Aim of the task >> Transcribe everything in the records exactly. Skip the images.

───── Information ─────

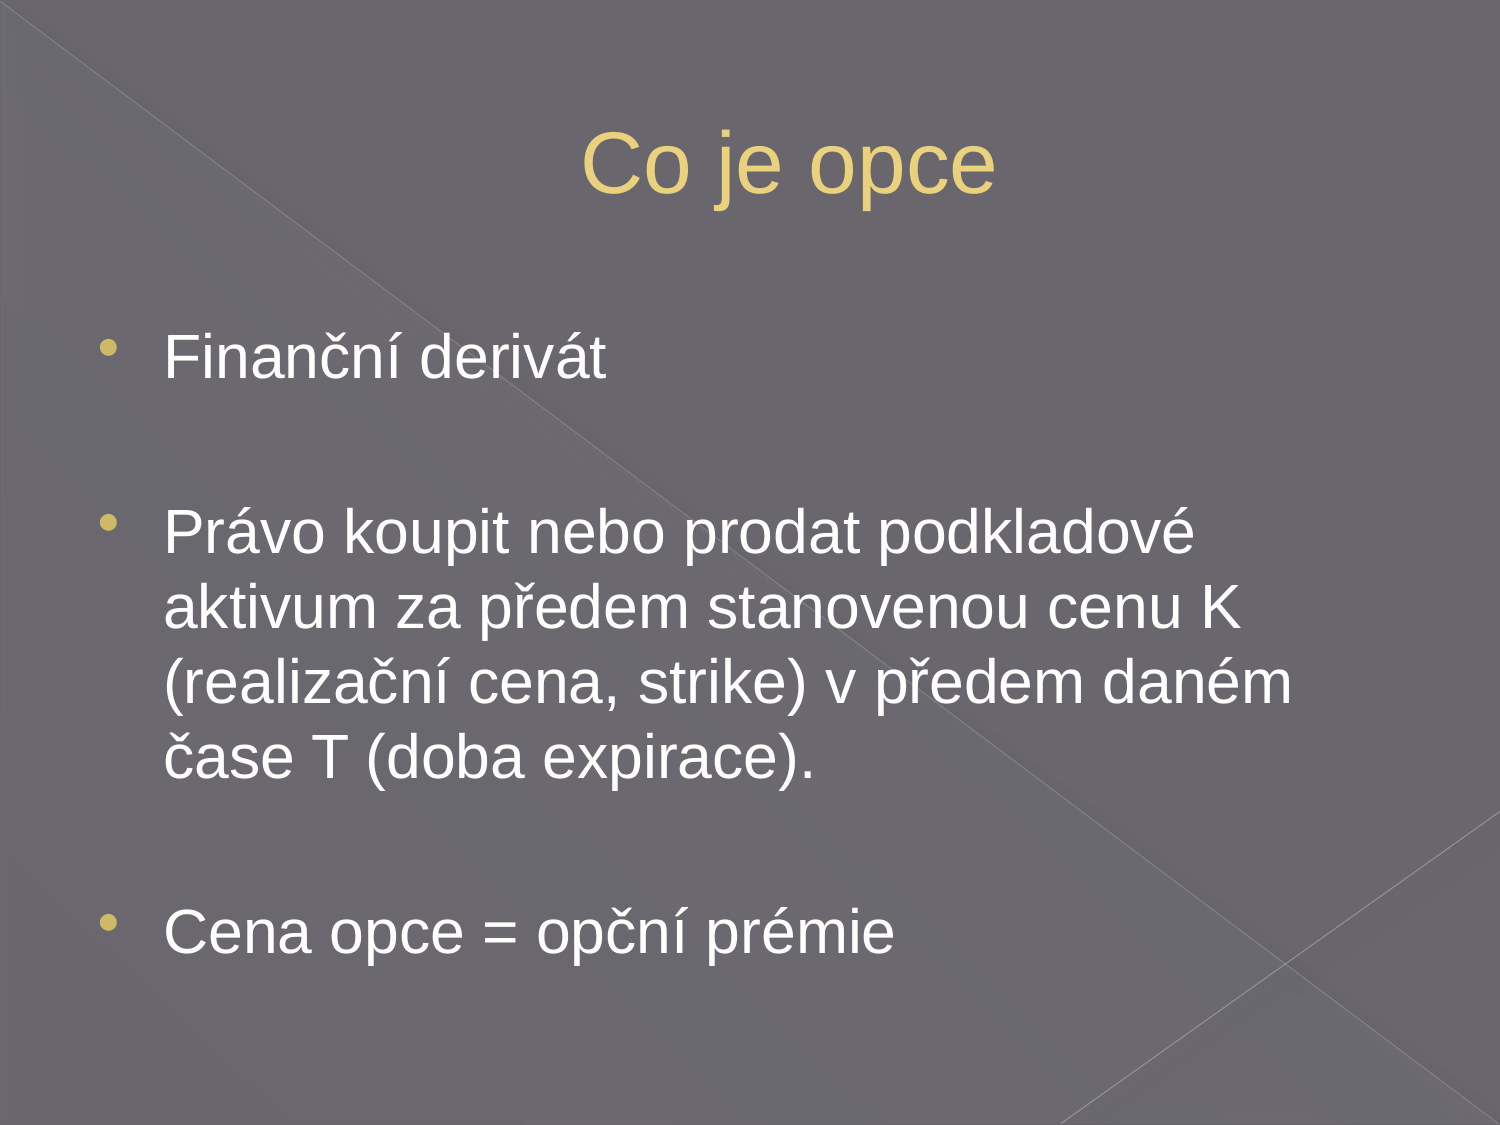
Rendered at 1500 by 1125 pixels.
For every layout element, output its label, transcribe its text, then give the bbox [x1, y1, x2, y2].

list Finanční derivát Právo koupit nebo prodat podkladové aktivum za předem stanovenou cenu K (realizační cena, strike) v předem daném čase T (doba expirace). Cena opce = opční prémie [75, 308, 1425, 1059]
title Co je opce [75, 43, 1425, 274]
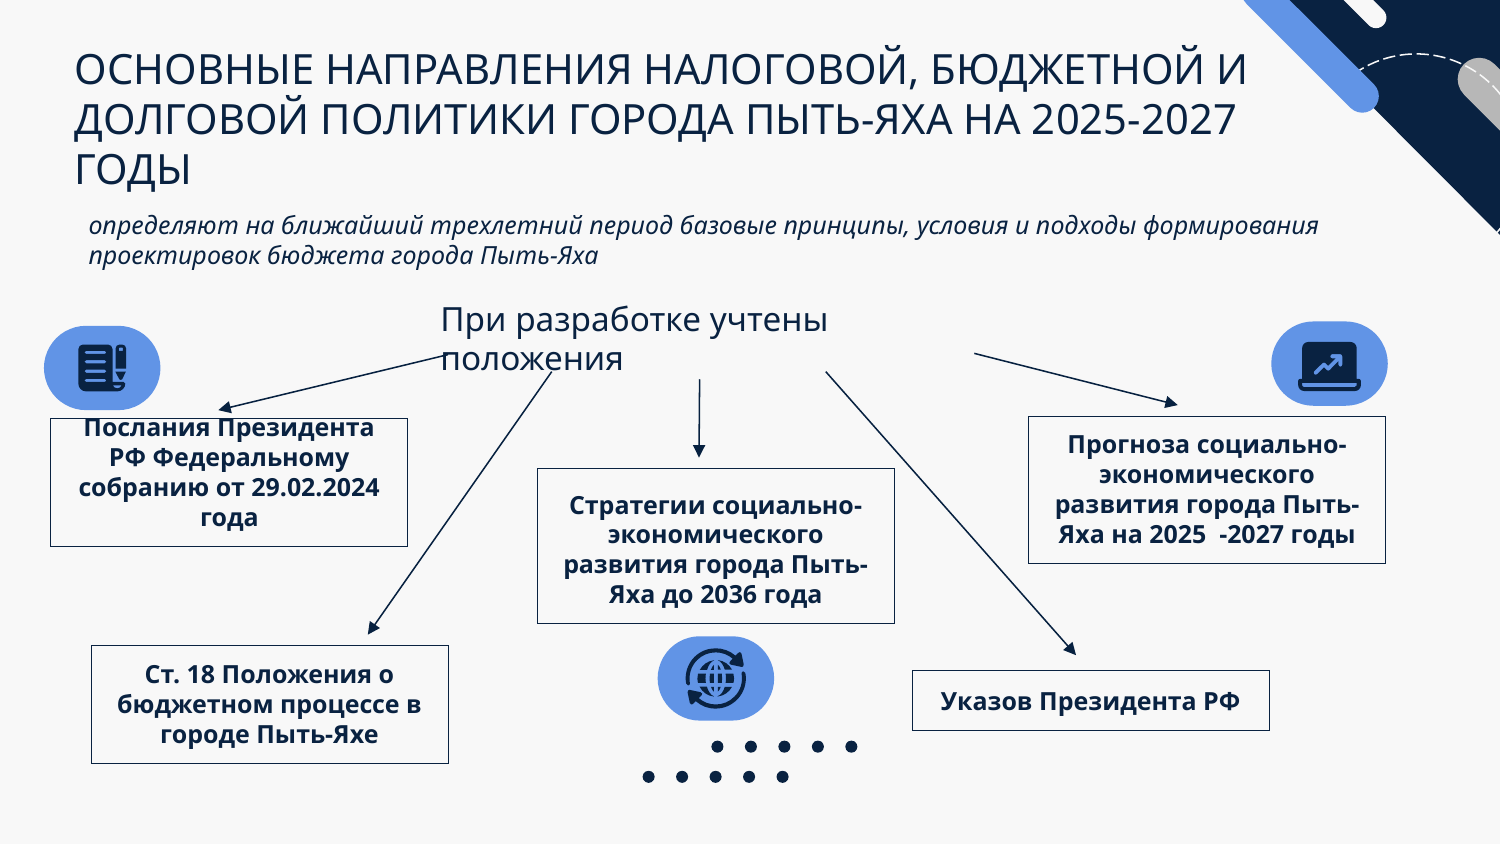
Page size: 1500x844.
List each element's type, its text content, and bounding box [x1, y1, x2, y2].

text_box [657, 636, 775, 721]
text_box [1271, 321, 1388, 406]
subtitle Указов Президента РФ [912, 670, 1270, 731]
title ОСНОВНЫЕ НАПРАВЛЕНИЯ НАЛОГОВОЙ, БЮДЖЕТНОЙ И ДОЛГОВОЙ ПОЛИТИКИ ГОРОДА ПЫТЬ-ЯХА НА 2025-2027 ГОДЫ [59, 28, 1270, 215]
text_box [43, 325, 161, 411]
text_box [218, 354, 449, 411]
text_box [974, 353, 1179, 406]
text_box При разработке учтены положения [425, 282, 1007, 361]
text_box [367, 371, 553, 635]
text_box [77, 344, 127, 392]
text_box [1298, 341, 1361, 392]
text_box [825, 371, 1077, 656]
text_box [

─────

Solution below >>
Rendered at 1500 by 1125 pixels.
For every layout element, output its label, transcribe its text, then give the bbox [x1, y1, x2, y2].

list Finanční derivát Právo koupit nebo prodat podkladové aktivum za předem stanovenou cenu K (realizační cena, strike) v předem daném čase T (doba expirace). Cena opce = opční prémie [75, 308, 1425, 1059]
title Co je opce [75, 43, 1425, 274]
Page size: 1500x844.
List each element's type, its text content, and bounding box [x1, y1, x2, y2].

text_box [657, 636, 775, 721]
text_box [1271, 321, 1388, 406]
subtitle Указов Президента РФ [912, 670, 1270, 731]
title ОСНОВНЫЕ НАПРАВЛЕНИЯ НАЛОГОВОЙ, БЮДЖЕТНОЙ И ДОЛГОВОЙ ПОЛИТИКИ ГОРОДА ПЫТЬ-ЯХА НА 2025-2027 ГОДЫ [59, 28, 1270, 215]
text_box [43, 325, 161, 411]
text_box [218, 354, 449, 411]
text_box [974, 353, 1179, 406]
text_box При разработке учтены положения [425, 282, 1007, 361]
text_box [367, 371, 553, 635]
text_box [77, 344, 127, 392]
text_box [1298, 341, 1361, 392]
text_box [825, 371, 1077, 656]
text_box [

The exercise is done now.